■ Excerto do documento
>>>

RELATÓRIO DE VIAGEM DE IDA E VOLTA
As coisas ter-se-ão deteriorado bastante nos últimos tempos. Antes, porque a tolerância ainda tinha direito a tempo de antena, tudo se anunciava e festejava e acontecia e vinha depois a ruir, como se tal sequência estivesse prevista algures e só por isso se aceitasse. Só que na primeira qualquer cai, na segunda cai quem quer, e na terceira só cai quem é parvo e insiste em ter a dita tolerância como justificação e desculpa. E agora, porque a denúncia de pequenez vem à tona, qual mancha de óleo em água mole de infecciosa, tudo se torna suspeito à partida e não granjeia atmosfera onde sobreviva mais tempo que o necessário a novo trambolhão no charco.

<<<

■ Entradas listadas
>>>

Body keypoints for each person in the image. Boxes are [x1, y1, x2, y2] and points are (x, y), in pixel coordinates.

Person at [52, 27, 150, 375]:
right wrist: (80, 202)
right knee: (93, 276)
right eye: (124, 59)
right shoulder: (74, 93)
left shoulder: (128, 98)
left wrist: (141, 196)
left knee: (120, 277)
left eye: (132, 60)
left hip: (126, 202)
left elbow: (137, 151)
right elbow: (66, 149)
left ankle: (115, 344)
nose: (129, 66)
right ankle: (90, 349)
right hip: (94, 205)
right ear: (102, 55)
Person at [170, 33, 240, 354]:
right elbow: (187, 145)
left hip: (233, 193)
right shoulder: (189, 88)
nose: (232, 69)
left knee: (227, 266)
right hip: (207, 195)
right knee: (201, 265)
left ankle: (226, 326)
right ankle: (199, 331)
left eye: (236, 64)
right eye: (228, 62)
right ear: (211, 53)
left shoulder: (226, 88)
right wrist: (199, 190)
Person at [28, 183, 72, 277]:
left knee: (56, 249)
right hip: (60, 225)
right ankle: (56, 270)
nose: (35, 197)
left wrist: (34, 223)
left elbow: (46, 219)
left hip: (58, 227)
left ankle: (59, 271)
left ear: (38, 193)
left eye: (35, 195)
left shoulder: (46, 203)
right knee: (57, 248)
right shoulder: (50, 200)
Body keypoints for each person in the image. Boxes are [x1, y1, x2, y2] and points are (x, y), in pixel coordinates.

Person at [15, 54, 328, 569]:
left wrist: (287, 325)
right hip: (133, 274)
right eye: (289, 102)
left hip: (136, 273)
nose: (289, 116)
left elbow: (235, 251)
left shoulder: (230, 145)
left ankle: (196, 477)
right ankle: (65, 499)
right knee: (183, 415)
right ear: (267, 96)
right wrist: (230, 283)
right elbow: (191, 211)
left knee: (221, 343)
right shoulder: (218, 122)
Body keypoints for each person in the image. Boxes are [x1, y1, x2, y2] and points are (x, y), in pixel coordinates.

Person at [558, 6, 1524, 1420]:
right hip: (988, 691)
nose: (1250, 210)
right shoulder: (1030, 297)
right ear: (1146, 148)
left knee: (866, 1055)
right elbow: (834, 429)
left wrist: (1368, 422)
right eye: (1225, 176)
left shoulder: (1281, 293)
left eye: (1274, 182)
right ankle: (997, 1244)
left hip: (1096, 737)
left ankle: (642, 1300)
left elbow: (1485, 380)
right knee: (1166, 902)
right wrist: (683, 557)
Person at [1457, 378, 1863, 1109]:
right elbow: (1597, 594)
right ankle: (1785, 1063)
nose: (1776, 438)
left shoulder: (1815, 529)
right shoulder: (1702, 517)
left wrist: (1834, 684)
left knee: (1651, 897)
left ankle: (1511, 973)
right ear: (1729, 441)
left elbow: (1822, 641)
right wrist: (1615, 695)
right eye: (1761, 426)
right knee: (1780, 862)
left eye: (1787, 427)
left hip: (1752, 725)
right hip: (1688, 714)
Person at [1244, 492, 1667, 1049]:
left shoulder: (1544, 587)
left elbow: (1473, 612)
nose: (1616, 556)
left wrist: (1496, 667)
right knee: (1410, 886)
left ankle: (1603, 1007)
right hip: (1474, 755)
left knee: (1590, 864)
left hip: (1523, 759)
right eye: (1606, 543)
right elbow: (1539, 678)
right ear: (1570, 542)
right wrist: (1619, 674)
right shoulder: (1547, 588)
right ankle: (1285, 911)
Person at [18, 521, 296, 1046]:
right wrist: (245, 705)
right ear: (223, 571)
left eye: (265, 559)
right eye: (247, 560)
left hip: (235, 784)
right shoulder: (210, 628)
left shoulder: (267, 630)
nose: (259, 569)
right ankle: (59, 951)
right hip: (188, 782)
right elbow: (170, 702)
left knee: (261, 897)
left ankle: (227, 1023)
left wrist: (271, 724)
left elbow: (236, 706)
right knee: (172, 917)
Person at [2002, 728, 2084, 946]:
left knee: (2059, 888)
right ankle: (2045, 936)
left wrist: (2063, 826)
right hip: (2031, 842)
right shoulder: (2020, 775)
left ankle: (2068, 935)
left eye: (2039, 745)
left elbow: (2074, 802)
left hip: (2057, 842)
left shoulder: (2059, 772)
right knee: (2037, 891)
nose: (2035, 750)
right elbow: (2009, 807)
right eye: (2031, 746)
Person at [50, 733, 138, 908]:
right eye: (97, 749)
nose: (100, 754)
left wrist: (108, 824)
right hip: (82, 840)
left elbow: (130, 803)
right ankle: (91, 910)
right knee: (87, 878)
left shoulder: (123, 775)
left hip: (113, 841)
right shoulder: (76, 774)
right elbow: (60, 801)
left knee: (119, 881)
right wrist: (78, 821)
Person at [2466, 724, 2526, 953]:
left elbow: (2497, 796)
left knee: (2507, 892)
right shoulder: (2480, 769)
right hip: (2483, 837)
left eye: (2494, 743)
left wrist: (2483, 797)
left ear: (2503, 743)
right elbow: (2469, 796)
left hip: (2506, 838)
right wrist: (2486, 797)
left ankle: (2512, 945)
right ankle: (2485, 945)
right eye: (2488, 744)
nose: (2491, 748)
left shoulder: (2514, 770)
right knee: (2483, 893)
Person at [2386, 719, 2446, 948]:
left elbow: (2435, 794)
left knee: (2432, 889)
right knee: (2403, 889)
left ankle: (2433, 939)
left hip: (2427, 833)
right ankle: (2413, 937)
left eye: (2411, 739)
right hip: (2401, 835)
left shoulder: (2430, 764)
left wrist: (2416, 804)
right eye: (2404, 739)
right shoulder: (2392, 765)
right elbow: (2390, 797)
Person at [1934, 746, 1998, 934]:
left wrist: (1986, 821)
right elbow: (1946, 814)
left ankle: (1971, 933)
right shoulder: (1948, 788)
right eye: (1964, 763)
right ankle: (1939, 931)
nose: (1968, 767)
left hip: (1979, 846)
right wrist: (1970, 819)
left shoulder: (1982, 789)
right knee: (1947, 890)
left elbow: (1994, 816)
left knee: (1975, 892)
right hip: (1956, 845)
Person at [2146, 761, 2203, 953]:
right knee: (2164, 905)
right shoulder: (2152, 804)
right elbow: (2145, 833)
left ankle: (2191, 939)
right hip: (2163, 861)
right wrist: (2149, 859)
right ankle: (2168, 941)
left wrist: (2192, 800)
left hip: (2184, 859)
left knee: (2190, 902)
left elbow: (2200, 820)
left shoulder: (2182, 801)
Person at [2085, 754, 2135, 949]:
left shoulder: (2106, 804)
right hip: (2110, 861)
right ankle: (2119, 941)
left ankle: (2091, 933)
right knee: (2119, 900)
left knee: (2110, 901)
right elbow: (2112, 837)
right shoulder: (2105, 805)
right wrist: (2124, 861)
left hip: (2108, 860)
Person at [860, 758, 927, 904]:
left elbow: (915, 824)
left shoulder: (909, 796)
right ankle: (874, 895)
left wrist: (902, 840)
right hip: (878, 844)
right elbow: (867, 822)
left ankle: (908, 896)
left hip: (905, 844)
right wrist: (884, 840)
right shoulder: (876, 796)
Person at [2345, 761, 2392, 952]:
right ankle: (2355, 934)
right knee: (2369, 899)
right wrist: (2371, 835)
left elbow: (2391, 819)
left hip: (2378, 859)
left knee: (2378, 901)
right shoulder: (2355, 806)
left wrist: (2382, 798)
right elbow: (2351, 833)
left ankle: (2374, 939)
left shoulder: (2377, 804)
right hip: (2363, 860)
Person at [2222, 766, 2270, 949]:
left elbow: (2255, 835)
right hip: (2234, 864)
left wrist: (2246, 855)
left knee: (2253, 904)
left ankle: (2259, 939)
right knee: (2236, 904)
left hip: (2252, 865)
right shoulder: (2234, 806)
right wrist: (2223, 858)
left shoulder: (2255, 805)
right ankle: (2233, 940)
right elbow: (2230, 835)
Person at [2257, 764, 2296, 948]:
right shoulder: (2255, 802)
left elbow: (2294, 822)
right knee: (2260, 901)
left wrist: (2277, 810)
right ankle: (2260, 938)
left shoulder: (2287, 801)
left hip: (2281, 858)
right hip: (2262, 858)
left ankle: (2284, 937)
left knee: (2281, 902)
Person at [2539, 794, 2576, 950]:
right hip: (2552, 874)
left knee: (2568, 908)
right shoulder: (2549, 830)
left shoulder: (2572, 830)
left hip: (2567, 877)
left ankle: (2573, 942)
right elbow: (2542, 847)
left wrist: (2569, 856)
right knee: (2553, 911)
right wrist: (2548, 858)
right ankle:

<<<

■ Exercício A
Reescreve o relatório de viagem desde "RELATÓRIO DE VIAGEM" até "trambolhão no charco.", trocando "tolerância" por "paciência".
■ Exercício B
No relatório de viagem, quem cai na segunda vez?
■ Exercício C
Continua o relatório de viagem a partir do ponto em que termina.

■ Resposta A
RELATÓRIO DE VIAGEM DE IDA E VOLTA
As coisas ter-se-ão deteriorado bastante nos últimos tempos. Antes, porque a paciência ainda tinha direito a tempo de antena, tudo se anunciava e festejava e acontecia e vinha depois a ruir, como se tal sequência estivesse prevista algures e só por isso se aceitasse. Só que na primeira qualquer cai, na segunda cai quem quer, e na terceira só cai quem é parvo e insiste em ter a dita paciência como justificação e desculpa. E agora, porque a denúncia de pequenez vem à tona, qual mancha de óleo em água mole de infecciosa, tudo se torna suspeito à partida e não granjeia atmosfera onde sobreviva mais tempo que o necessário a novo trambolhão no charco.

■ Resposta B
Na segunda cai quem quer.

■ Resposta C
A assunção da realidade – ponto obrigatório numa hipotética terapia para debelação da moléstia – há-de passar pelo reconhecimento, com honestidade e lhaneza, da chusma de erros cometidos; das causas que deles teriam sido cama e lençóis e cobertores; da dívida, e nem só moral, contraída junto de quem esteve connosco, desde o primeiro momento, porque em nós ainda quis e se atreveu a acreditar; e, de sobremaneira, desse crime de utilizar, como se de uma específica ferramenta se tratasse, o amor condescendente de quem bem nos queira para ir mantendo o barco à flor da água, com remendos sobre remendos já remendados, sem rota nem leme que a possibilite ou preveja. O importante é que o barco se aguente cá em cima, ainda que mal se mova por não ter vela nem remos.
Que a graça de quem nos cobre nos cubra.